MEASURE OF DIFFICULTY
The cynical will view the Deloitte study and this year’s vested outsourcing model comments as attempts to justify the fees paid to Discovery Health, while scheme supporters will view it as a responsible move by the board.
The two will probably never agree until there is an independent measure of what schemes deliver and at what cost.
The difficulty with measuring this is in how one measures the quality of healthcare we get for our money.
A comparison of contributions across different schemes, or the ratio of money spent on claims relative to administration and other healthcare costs, gives no insight into the benefits or quality of healthcare you get from a scheme.
All of this is complicated by the fact that many schemes now contain costs by insisting you use hospital, doctor and pharmacy networks.
Another problem in the value-formoney equation is that medical schemes are not required to put their administration contracts out for tender; they are only encouraged to do so by the Council for Medical Schemes.
As the Competition Commission’s heathcare inquiry has acknowledged, “consumers are unable to make informed choices in the selection of health products (insurance, services and products) due to lack of transparency in the healthcare sector”.
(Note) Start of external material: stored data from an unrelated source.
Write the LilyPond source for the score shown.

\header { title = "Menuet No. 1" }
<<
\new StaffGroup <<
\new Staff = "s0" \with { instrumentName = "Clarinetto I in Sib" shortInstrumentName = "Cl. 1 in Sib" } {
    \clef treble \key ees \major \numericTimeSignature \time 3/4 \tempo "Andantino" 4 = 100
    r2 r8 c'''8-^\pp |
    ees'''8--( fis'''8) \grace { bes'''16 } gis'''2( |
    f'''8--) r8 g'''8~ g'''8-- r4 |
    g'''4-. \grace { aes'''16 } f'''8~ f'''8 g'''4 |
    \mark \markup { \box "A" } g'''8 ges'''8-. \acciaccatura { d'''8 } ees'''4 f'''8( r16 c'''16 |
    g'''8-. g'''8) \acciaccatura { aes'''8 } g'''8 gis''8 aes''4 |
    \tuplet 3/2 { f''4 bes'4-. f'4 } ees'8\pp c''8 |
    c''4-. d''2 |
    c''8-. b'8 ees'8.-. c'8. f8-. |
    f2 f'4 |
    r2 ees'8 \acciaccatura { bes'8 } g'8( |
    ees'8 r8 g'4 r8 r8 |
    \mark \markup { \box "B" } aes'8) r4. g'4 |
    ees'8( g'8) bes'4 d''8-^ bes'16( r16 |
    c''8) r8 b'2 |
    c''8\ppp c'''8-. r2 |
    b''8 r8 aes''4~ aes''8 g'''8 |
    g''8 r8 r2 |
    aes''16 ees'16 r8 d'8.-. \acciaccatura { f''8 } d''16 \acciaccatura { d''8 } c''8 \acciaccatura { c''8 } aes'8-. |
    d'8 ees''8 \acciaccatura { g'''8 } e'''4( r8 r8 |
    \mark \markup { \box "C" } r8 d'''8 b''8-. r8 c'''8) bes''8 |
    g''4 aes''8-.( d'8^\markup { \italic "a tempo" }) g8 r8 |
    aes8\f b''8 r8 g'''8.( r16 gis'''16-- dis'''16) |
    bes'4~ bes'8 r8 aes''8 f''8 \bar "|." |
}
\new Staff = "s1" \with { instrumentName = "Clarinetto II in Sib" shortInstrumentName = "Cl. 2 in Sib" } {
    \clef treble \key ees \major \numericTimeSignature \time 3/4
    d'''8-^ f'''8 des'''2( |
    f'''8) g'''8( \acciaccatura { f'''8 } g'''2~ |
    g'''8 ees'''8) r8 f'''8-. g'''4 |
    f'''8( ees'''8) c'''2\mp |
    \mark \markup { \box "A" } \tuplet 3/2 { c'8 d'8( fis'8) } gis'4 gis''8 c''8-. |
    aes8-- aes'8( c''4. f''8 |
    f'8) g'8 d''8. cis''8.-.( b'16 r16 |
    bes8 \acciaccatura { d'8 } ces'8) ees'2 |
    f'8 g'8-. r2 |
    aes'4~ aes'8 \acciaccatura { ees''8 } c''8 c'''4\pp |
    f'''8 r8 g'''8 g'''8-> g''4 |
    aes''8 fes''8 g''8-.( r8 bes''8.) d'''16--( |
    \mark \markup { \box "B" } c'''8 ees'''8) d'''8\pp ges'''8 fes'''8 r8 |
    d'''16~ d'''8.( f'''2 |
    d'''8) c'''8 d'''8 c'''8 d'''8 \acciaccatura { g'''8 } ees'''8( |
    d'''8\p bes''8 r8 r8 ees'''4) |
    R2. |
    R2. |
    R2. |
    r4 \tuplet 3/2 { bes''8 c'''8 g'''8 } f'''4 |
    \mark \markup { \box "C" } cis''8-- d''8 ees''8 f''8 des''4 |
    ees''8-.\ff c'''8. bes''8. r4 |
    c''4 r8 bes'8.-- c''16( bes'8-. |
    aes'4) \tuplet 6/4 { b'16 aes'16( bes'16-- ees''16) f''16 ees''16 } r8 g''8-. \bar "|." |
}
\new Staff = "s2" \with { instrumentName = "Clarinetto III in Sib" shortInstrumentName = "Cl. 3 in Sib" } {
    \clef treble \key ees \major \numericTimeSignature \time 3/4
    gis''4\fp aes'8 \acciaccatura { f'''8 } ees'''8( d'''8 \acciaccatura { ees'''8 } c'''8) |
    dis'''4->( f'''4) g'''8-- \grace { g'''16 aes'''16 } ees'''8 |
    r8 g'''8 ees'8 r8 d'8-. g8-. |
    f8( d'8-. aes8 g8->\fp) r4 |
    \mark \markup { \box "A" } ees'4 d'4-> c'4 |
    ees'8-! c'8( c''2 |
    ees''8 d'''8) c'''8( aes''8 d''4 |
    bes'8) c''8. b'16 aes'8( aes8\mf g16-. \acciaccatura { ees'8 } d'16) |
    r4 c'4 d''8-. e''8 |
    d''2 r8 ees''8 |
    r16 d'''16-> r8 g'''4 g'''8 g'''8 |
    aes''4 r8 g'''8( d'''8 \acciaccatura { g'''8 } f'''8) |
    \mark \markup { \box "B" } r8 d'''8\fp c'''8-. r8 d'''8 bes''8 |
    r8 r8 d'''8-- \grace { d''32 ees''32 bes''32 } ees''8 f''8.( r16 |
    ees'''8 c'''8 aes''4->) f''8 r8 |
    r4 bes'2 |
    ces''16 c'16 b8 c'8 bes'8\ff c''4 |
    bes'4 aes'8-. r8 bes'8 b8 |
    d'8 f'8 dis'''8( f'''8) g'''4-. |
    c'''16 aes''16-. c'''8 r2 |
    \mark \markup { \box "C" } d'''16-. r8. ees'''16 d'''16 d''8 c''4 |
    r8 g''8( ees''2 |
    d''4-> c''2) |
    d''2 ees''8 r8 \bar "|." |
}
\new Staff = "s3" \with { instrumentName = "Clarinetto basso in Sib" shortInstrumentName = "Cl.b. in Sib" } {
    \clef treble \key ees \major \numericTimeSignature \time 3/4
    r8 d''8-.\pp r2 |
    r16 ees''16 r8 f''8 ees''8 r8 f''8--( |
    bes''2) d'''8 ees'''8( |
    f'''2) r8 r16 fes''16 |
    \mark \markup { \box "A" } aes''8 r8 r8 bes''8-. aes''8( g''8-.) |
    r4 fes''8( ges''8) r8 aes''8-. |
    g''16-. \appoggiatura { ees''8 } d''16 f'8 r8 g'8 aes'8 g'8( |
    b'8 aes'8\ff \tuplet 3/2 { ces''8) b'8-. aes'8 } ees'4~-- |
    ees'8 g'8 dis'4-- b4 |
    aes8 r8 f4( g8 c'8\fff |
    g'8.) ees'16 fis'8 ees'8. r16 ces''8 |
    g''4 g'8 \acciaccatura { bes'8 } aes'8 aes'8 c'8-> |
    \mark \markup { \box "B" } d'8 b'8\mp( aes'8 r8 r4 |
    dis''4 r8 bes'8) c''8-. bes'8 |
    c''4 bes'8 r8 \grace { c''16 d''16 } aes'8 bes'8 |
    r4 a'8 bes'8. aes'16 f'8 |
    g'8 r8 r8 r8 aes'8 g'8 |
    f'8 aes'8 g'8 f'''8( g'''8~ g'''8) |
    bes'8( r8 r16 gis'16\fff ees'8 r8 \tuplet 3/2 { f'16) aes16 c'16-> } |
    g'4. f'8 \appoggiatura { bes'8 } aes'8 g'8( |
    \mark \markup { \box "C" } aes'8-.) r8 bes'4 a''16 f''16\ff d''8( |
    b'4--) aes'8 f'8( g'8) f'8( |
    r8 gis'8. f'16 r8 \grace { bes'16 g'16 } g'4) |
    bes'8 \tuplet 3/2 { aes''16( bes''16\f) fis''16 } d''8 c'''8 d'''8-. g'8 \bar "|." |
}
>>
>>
The inquiry intends to explore the extent to which, if any, information weaknesses reduce the ability of consumers to make informed decisions, and whether this has any implications for competitive behaviour within the sector.
Many years ago, there was a suggestion that schemes should be compelled to offer the same common package of benefits and provide add-on benefits in comparable packages, so that consumers could compare them easily. DHMS has argued against this in a submission to the Competition Commission, saying schemes’ memberships are too diverse for standard packages.
We can only hope the commission will give some thought to this proposal or an alternative that solves the problem we have in deciding whom to believe when it comes to value and what is a reasonable profit margin on administration fees.